Cosell re-watched every snap Newton took in 2011 and came to the conclusion that Newton has become such a good quarterback not because he's a great runner, but because he's such a poised passer. Here's an excerpt of the story from Cosell, who is the nephew of famous broadcaster Howard Cosell and a longtime executive producer:
"Newton did not have a record-setting rookie season because he’s a great athlete. Certainly, his touchdown run against the Bucs late in the season was spectacular, and few quarterbacks have that kind of breathtaking running ability. But no one becomes a great quarterback in the NFL because of the way they run.
"I watched every Newton snap in 2011, and the reality was he played exceptionally well from the pocket. He was poised and composed, decisive and accurate. He stood tall and delivered the ball in the eye of the storm. He made difficult throws into tight coverage. He did not run unless it was the last and only option or it was a designed play call. What was so extraordinary about Newton’s season was that he transitioned to the NFL in a manner that was unexpected and unforeseen based on his college résumé. He was primarily a run/option quarterback at Auburn. While the big arm and occasional NFL throw were there, Newton was not often asked to display the attributes necessary to thrive on Sundays.

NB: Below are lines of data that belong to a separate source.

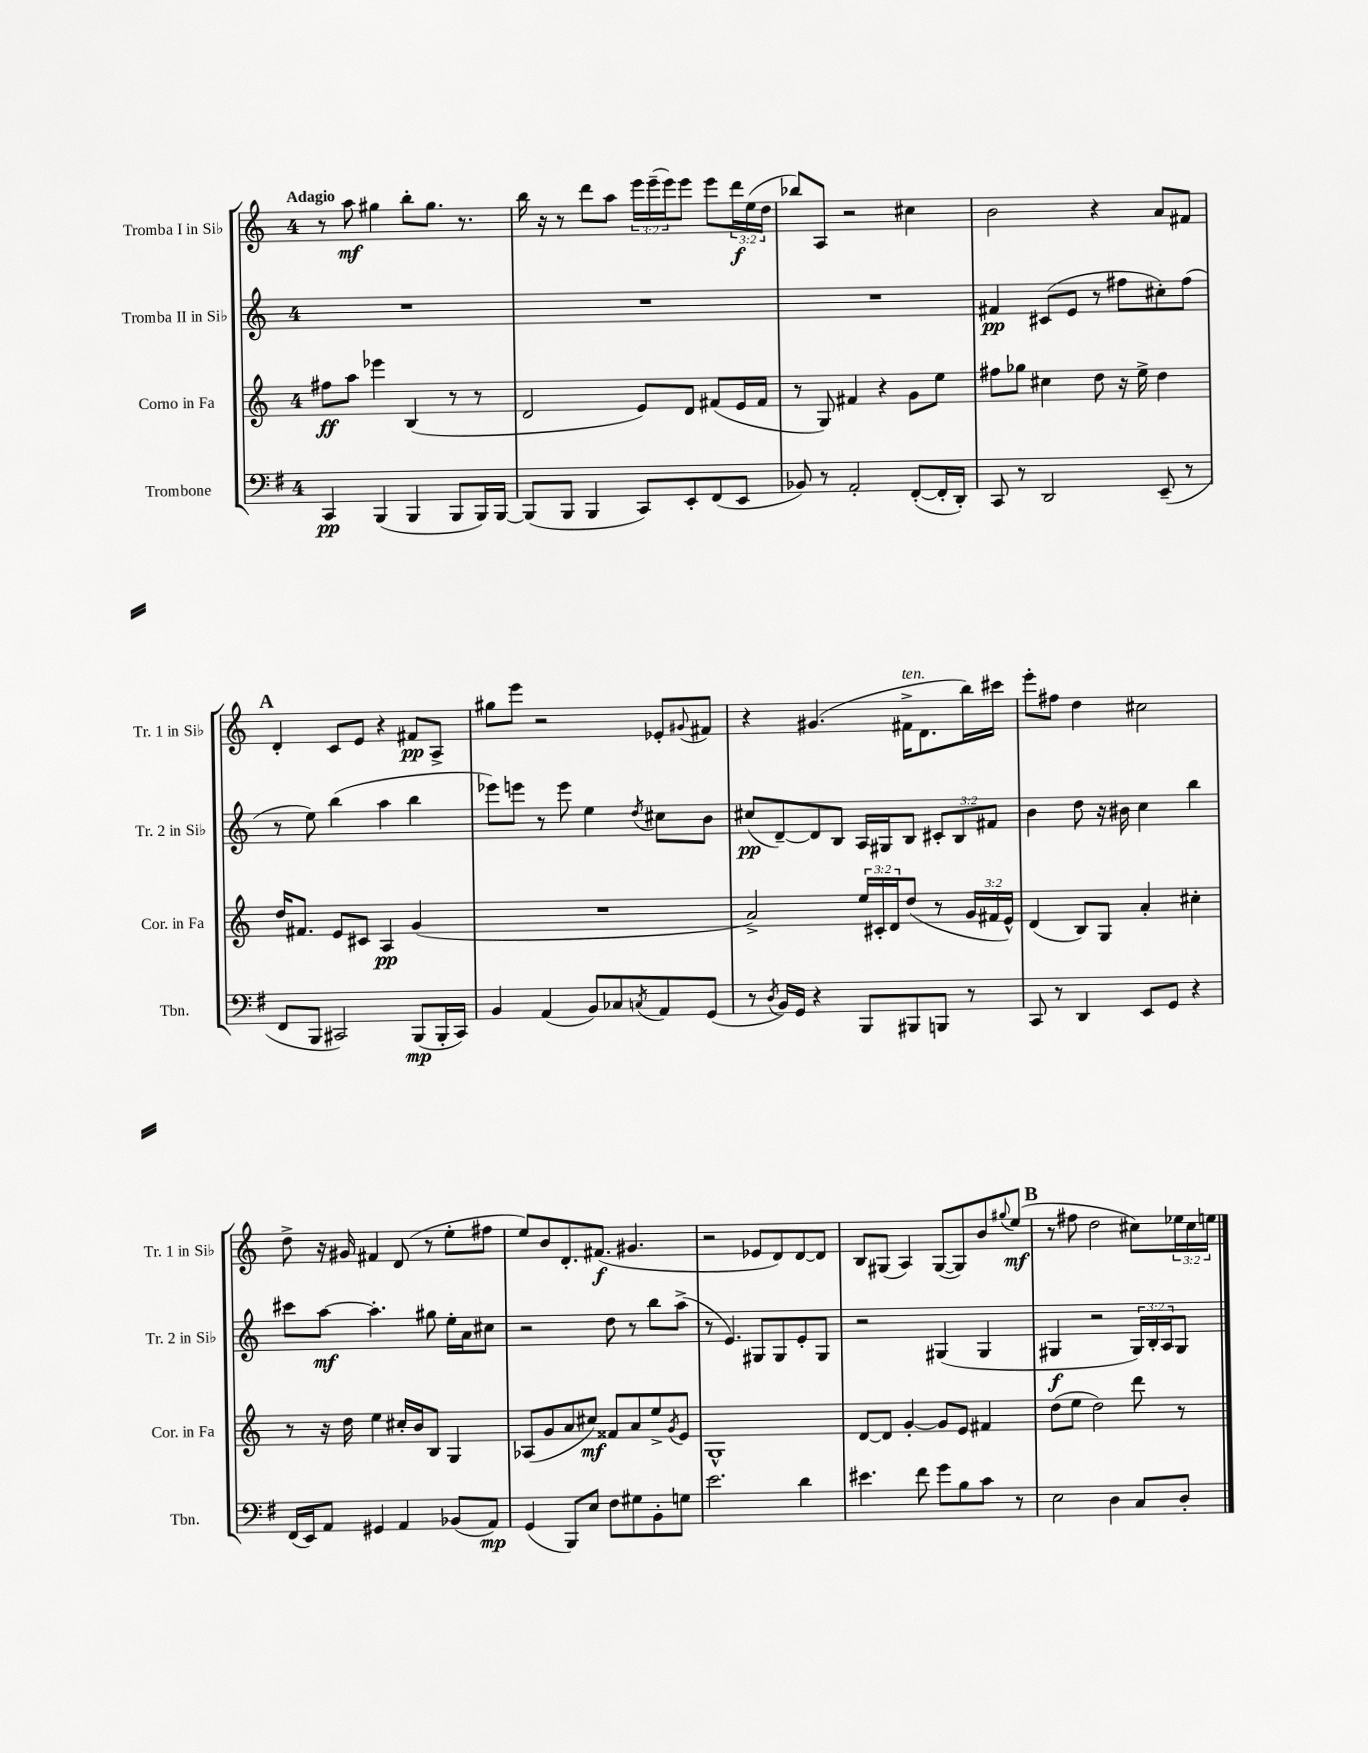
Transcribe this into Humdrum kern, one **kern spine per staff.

**kern	**kern	**kern	**kern
*staff4	*staff3	*staff2	*staff1
*clefF4	*clefG2	*clefG2	*clefG2
*k[f#]	*k[]	*k[]	*k[]
*M4/4	*M4/4	*M4/4	*M4/4
4CC	8ff#	1r	8r
.	8aa	.	8aa
(4BBB	4eee-	.	4gg#
4BBB	(4B	.	8bb'
.	.	.	8.gg#
8BBB	8r	.	.
.	.	.	8.r
16BBB)	8r	.	.
[16BBB	.	.	.
=	=	=	=
(8BBB]	2d	1r	16bb
.	.	.	16r
8BBB	.	.	8r
4BBB	.	.	8ddd
.	.	.	8aa
8CC)	8e)	.	24eee
.	.	.	(24eee~
.	.	.	24eee)
8EE'	8d	.	8eee
(8FF#	(8f#	.	8eee
8EE	16e	.	24ddd
.	.	.	(24ee
.	16f#	.	.
.	.	.	24dd
=	=	=	=
8BB-)	8r	1r	8bb-)
8r	8G)	.	8A
2AA'	4f#	.	2r
.	4r	.	.
([8FF#'	8g	.	4cc#
16FF#']	8ee	.	.
16DD')	.	.	.
=	=	=	=
8CC	8ff#	4f#	2b
8r	8gg-	.	.
2DD	4cc#	(8c#	.
.	.	8e	.
.	8dd	8r	4r
.	16r	8ff#	.
.	16ee^	.	.
(8EE~	4dd	8cc#')	8a
8r	.	(8ff#	8f#
=	=	=	=
8FF#	16dd	8r	4d'
.	8.f#	.	.
8BBB	.	8ee)	.
2CC#)	8e	(4bb	8c
.	8c#	.	8e
.	4A	4aa	4r
(8BBB	(4g	4bb	8f#
16BBB'	.	.	8A^
16CC#)	.	.	.
=	=	=	=
4BB	1r	8eee-)	8gg#
.	.	8eee	8eee
(4AA	.	8r	2r
.	.	8eee	.
8BB)	.	4ee	.
8C-	.	.	.
8qC	.	8qdd	.
8AA	.	8cc#	8e-'
.	.	.	8qqg#
(8GG	.	8b	8f#
=	=	=	=
8r	2a^)	(8cc#	4r
8qD	.	.	.
16BB)	.	[8d~)	.
16GG	.	.	.
4r	.	8d]	(4.g#
.	.	8B	.
8BBB	24ee	16A	.
.	24c#'	.	.
.	.	16G#	.
.	24d	.	.
8BBB#	(8dd	8B	16f#^
.	.	.	8.d
8BBB	8r	12c#'	.
.	.	12B	.
8r	24g	.	16bb)
.	24f#	12f#	.
.	.	.	16ccc#
.	24e^^)	.	.
=	=	=	=
8CC	(4d	4b	8eee'
8r	.	.	8ff#
4DD	8B)	8dd	4dd
.	8G	16r	.
.	.	16b#	.
8EE	4a'	4cc	2cc#
8GG	.	.	.
4r	4cc#'	4bb	.
=	=	=	=
(16FF#	8r	8ccc#	8dd^
16EE)	.	.	.
8AA	16r	[8aa	16r
.	16dd	.	16g#
4GG#	4ee	4.aa']	4f#
4AA	16cc#'	.	(8d
.	16b	.	.
.	8B	8gg#	8r
(8BB-	4G	16ee'	8ee'
.	.	16a	.
8AA)	.	8cc#	8ff#
=	=	=	=
(4GG	(8A-	2r	8ee)
.	8g	.	8b
8BBB)	8a	.	8.d'
8E	8cc#)	.	.
.	.	.	(8.f#
8F#	8f##	8dd	.
8G#	8a	8r	4.g#
8BB'	8ee^	8bb	.
.	8qg	.	.
8G	8e	(8aa^	.
=	=	=	=
2.e	1G^^	8r	2r
.	.	4.e)	.
.	.	8G#	8e-
.	.	8G#	8d)
4d	.	8e'	[8d
.	.	8G#	8d]
=	=	=	=
4.e#	[8d	2r	8B
.	8d]	.	(8G#
.	[4g'	.	4A)
8f#	.	.	.
8g	8g]	(4G#	([8G#
8B	8e	.	8G#])
8c	4f#	4G#	8b
.	.	.	8qqgg#
8r	.	.	(8ee
=	=	=	=
2E	(8dd	4G#	8r
.	8ee	.	8ff#
.	2dd)	2r	2dd
4D	.	.	.
8C	8ddd	24G#)	8cc#)
.	.	24B'	.
.	.	24A	.
8D'	8r	8G#	24ee-
.	.	.	24cc#
.	.	.	24ee
==	==	==	==
*-	*-	*-	*-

"Two early-season plays really stood out last fall, and previewed Newton’s exceptional season. His first NFL touchdown pass, 77 yards to Steve Smith on the opening Sunday, featured a change in protection against a blitz. The ability to recognize and then adjust before the snap is an increasingly necessary attribute to play at a high level in this league, and Newton demonstrated it in Week 1. Three weeks later against the Bears, on a 26-yard completion to Smith, Newton showed the kind of progression reading and pocket toughness that are two hallmarks of top quarterback play. The initial read was to his left, but it was taken away by the Bears coverage. With the pocket collapsing, Newton came backside to Smith on a dig route. It was as good as it gets. And that was his fourth NFL start."